What this task involves
One exact copy of the listing is needed. It should contain no pictures.

Recorded information

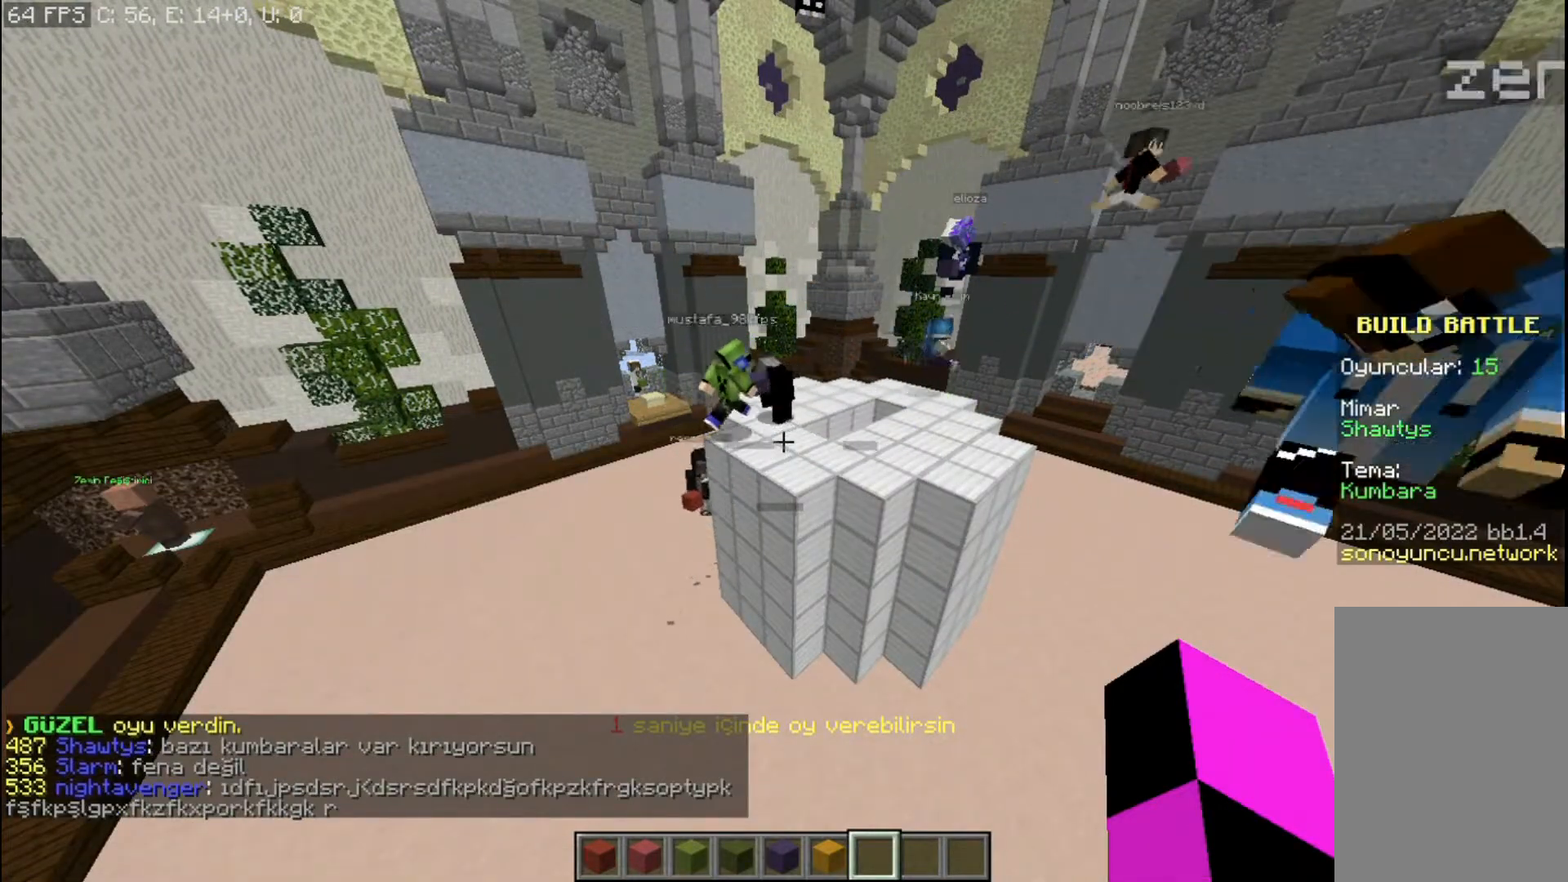
{"keys": [], "mouse": [], "events": []}
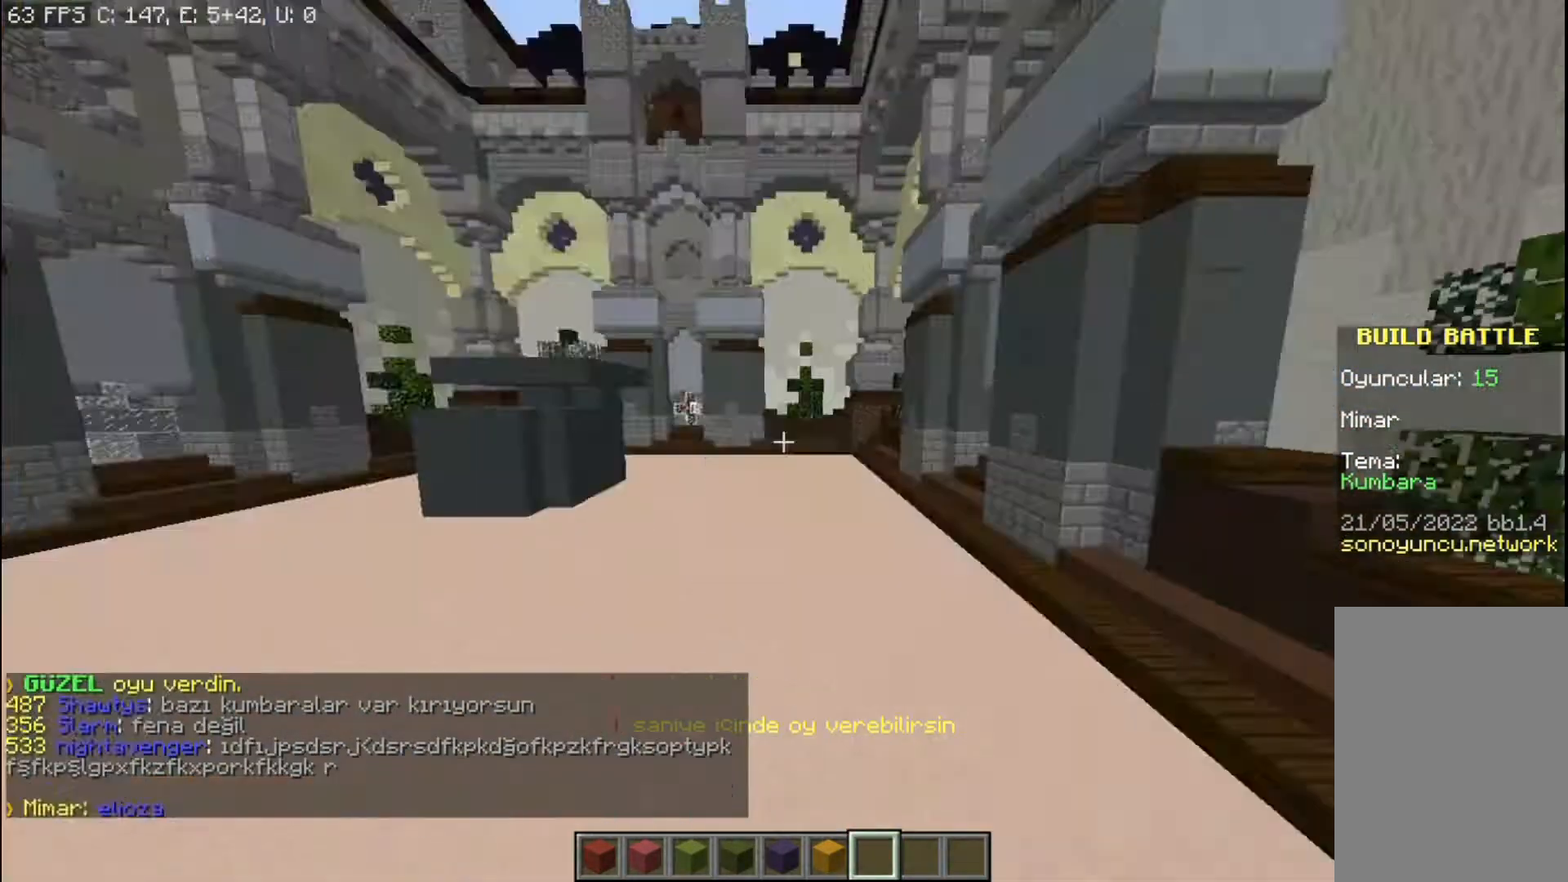
{"keys": ["a"], "mouse": [], "events": [[501, "a", "down"]]}
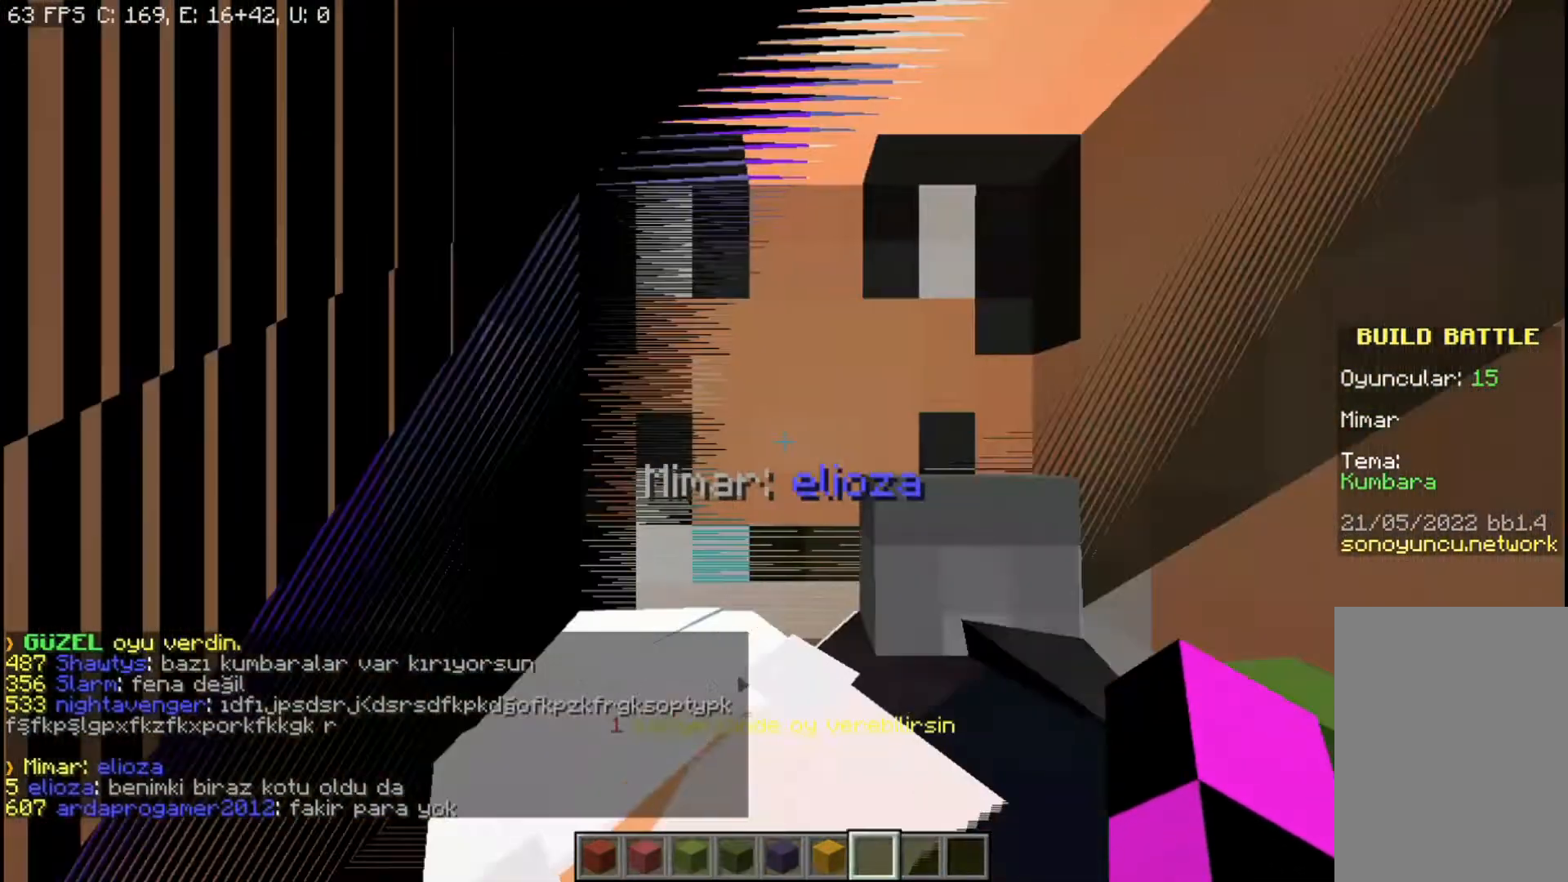
{"keys": ["space", "w"], "mouse": [], "events": [[33, "w", "down"], [300, "space", "down"], [400, "a", "up"]]}
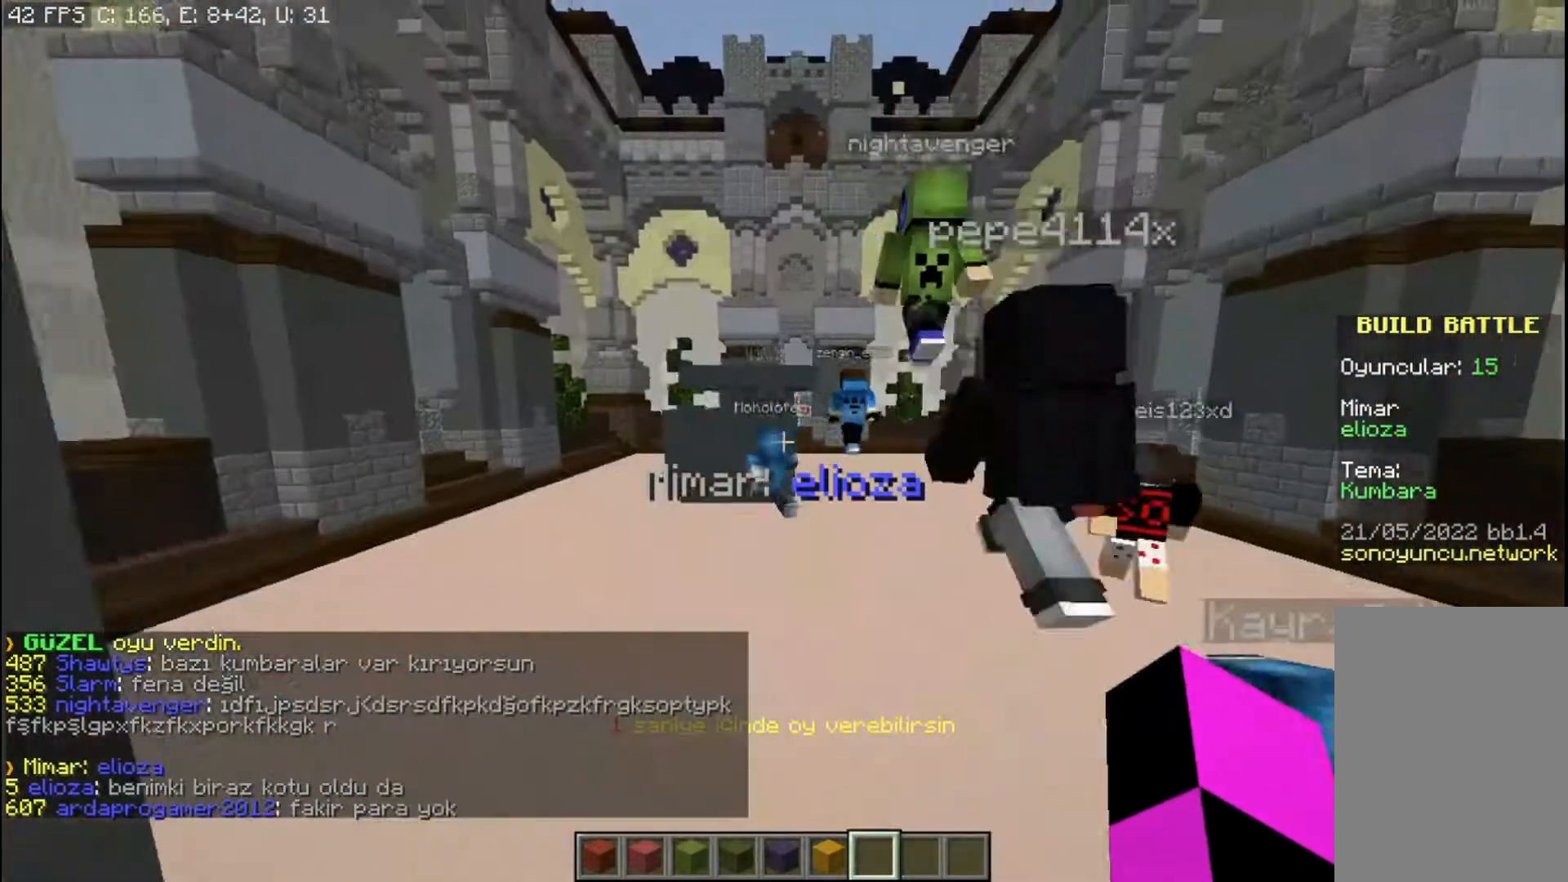
{"keys": ["d", "w"], "mouse": [], "events": [[134, "a", "down"], [367, "space", "up"], [401, "a", "up"], [467, "d", "down"]]}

Answer below
{"keys": [], "mouse": [], "events": []}
{"keys": ["a"], "mouse": [], "events": [[501, "a", "down"]]}
{"keys": ["space", "w"], "mouse": [], "events": [[33, "w", "down"], [300, "space", "down"], [400, "a", "up"]]}
{"keys": ["d", "w"], "mouse": [], "events": [[134, "a", "down"], [367, "space", "up"], [401, "a", "up"], [467, "d", "down"]]}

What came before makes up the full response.